The Orionids are also annual meteor showers, as are the Geminids, the Lyrids, the Quadrantids, the Perseids and the Capricornids.

GiraffeEars
Post 4

@ Aplenty-The reason that meteor showers are best during predawn hours is because you are looking at the side of the earth that is rotating towards the sun. The sunrise horizon is the first part of the earth to pick up meteroids flying through space so the rate of meteors per hour is the highest near sunrise.

I also wanted to point out the fact that the Perseids Meteor Shower is an annual event. The shower is the result of a particle cloud created by the tail of the Swift-Tuttle Comet. The earth passes through the cloud creating the Perseids Meteor Shower.

aplenty
Post 3

I can't remember my last comet sighting, but I was able to watch the Perseid Meteor Shower from the desert. This year’s Perseid Meteor Shower was one of the best showers I have seen. I saw a few meteors that were long and bright.

The night was clear and the moon was only a sliver. The moon also set early, making the shower a great light show. I saw the best meteors at about four in the morning. I wonder why that is.

cougars
Post 2

I vaguely remember the last time Halley's Comet was visible.
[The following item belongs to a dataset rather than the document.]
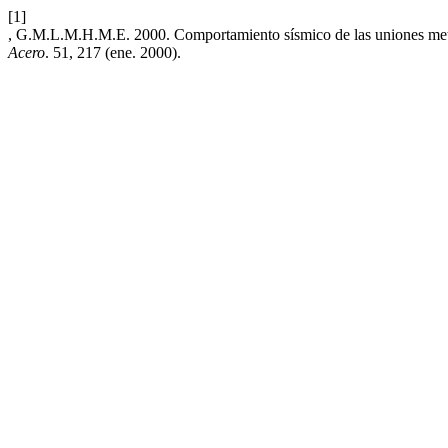
[1]
, G.M.L.M.H.M.E. 2000. Comportamiento sísmico de las uniones metál
Acero
. 51, 217 (ene. 2000).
I do not actually remember seeing the comet (I was just entering elementary school), but I remember all the hype surrounding the comets pass near earth.

Halley's Comet only shows up every 76 years or so, and is the only short-cycle comet that is visible to the naked eye. The next time Halley's Comet returns will be somewhere around 2061. Maybe I will be one of the lucky people who get to see Halley's Comet twice in a lifetime.

anon4310
Post 1

And what of the Stardust results that appear to contradict the standard model's claim that comets are large balls of sublimating ice formed at the cold outer reaches of the "Oort Cloud?" IE, materials collected in the Stardust mission turned out to be crystals and other materials that can only be created under stressful, high-pressure, extremely hot conditions? Does this not falsify the standard model's claim? Likewise, what about "centaurs" or planetoids between the orbit of Jupiter and Neptune which appear to display both properties of asteroid AND comets. IE, they're large hunks of space rock, but still display comet-like attributes. And what of the recent proclamation of the first short-periodic comet with a period of appx 4 years that happens to look a lot like an asteroid, but flares up at its closest approach to the sun?

Isn't the main difference between a comet and an asteroid its orbit (eccentric vs stable/circular) and its charge relative to the surrounding plasma and the sun's radial electric field (including the heliospheric current sheet)? IE, as an object that spends a good portion of its time in the outer system falls through the sun's radial electric field and plasmasphere, it becomes increasingly out of balance with the local plasma. Thusly, it exits dark current mode and enters glow mode and we begin to see the "visible" coma (which displays electrical characteristics such as emitting copious x-rays, remaining filamentary and not significantly mixing with the solar wind over vast distances within the solar system, rather than dissipating like a neutral gas cloud in a vacuum).